JA was pushing the envelope, almost flaunting her contempt for Clarke and the PR, but also believing (correctly, as it turned out) that she was protected by their own macho obliviousness, taking her faux humility as sincere. If they had been perceptive, they would have realized how much JA was treating them as objects of amused derision in exactly the same way that Mr. Bennet treats Mr. Collins--her correspondence with Clarke eggs him on, plays to his vanity, and drives him to even greater heights of absurdity in his further replies.


But back to JA's "tic" on the idea of hanging. I also think that JA enjoyed, in her letters, letting her inner Falstaff loose, and it is no accident that Henry IV, Parts 1&2 is filled with references to hanging for theft, and as exclamations like “go hang”, particularly among Falstaff and his disreputable crew.I also think she’d have taken note of the following ribald ditty sung by the drunken Stephano in The Tempest

The master, the swabber, the boatswain and I, The gunner, and his mate, Lov'd Mall, Meg, and Marian, and Margery, But none of as car'd for Kate: For she had a tongue with a tang, Would cry to a sailor, Go, hang: She lov'd not the savour of tar nor of pitch, Yet a tailor might scratch her where'er she did itch .- Then to sea, boys, and let her go hang.

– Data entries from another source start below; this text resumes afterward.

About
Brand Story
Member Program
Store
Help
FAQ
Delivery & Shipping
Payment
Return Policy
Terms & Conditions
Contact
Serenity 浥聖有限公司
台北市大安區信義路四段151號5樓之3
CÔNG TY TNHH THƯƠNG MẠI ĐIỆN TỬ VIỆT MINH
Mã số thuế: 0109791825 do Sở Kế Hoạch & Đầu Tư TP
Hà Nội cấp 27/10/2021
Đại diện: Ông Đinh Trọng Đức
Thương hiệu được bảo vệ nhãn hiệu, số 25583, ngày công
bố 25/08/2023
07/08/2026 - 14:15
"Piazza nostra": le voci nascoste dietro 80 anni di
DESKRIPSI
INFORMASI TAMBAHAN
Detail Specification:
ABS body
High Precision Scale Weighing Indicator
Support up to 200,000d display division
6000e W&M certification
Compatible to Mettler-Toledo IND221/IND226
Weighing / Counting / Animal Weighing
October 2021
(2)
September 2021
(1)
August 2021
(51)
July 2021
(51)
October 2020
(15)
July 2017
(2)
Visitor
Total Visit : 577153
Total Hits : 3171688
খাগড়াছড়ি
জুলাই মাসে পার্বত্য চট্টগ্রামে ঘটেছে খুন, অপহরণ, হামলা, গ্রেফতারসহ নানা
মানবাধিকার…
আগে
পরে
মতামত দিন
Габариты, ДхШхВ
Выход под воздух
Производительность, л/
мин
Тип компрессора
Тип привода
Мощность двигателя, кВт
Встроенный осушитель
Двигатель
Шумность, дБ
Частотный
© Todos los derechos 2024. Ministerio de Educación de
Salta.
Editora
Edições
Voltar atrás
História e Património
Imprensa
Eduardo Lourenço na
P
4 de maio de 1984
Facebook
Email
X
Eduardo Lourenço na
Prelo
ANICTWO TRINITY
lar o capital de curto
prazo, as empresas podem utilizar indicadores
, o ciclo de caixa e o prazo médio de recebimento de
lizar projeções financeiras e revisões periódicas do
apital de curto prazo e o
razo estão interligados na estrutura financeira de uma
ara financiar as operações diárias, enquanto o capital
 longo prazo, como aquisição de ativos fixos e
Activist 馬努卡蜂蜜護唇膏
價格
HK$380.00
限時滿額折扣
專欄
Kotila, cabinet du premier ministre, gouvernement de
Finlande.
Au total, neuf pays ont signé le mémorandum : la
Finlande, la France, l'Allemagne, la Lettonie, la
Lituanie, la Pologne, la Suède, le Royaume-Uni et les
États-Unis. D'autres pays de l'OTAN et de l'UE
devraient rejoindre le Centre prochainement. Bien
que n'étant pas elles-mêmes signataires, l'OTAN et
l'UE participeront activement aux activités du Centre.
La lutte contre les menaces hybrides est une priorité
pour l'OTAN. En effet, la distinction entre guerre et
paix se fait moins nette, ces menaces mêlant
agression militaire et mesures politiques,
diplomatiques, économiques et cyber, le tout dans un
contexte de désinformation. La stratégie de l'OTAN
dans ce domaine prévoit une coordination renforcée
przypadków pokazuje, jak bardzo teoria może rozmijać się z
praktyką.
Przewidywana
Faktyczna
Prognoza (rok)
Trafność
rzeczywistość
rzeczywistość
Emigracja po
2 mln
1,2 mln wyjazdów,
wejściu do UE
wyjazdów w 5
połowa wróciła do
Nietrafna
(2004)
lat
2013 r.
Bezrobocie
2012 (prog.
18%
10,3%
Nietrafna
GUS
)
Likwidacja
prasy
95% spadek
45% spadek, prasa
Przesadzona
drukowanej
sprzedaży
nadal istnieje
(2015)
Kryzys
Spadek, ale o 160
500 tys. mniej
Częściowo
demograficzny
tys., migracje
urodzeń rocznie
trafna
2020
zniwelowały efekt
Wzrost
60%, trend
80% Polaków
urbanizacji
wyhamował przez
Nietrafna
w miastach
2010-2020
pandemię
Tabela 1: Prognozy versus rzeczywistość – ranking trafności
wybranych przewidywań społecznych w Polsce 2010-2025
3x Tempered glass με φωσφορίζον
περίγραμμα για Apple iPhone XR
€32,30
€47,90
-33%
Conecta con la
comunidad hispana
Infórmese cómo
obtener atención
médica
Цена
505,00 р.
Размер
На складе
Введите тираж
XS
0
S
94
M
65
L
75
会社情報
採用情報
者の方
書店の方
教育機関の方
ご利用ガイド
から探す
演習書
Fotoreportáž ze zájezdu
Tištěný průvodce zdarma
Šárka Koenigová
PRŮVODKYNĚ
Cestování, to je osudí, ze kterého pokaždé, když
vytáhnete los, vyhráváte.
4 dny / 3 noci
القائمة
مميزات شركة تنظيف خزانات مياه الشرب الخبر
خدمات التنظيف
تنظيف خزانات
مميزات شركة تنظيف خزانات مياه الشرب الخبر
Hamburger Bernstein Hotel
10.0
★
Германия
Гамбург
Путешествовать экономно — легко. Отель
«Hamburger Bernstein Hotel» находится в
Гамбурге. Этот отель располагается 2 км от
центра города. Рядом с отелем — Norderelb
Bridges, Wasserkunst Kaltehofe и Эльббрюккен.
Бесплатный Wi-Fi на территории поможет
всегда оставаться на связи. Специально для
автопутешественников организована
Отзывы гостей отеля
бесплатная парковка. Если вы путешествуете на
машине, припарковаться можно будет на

"For she...would cry to a _sailor_, Go, hang" sounds very much like what Ellen is saying.

And the ribaldry of Stephano's song corresponds closely with JA’s playing with the sexual connotations of the word “hung” and “hang” in her novels---which, as Jill Heydt Stevenson first described, permeate Mr. Thorpe’s boasting about the hangings on his curricles, and also the discussions about “well hung” curtains which point indirectly to Captain Wentworth’s virile masculinity. By the way, JHS failed to note the following additional passage which is the other side of the coin of that same veiled sexual innuendo in Persuasion:

“[Sir Walter] did justice to [Mr. Elliot’s] very gentlemanlike appearance, his air of elegance and fashion, his good shaped face, his sensible eye; but, at the same time, "must lament his being very much under-HUNG, a defect which time seemed to have increased; nor could he pretend to say that ten years had not altered almost every feature for the worse.”

I was puzzled as to what Sir Walter was referring to, but Google Books quickly taught me that “under-hung” was referring to Mr. Elliot’s protruding lower jaw. That is the “cover story” for the sexual innuendo, in which “under-hung” is the opposite of “well-hung”.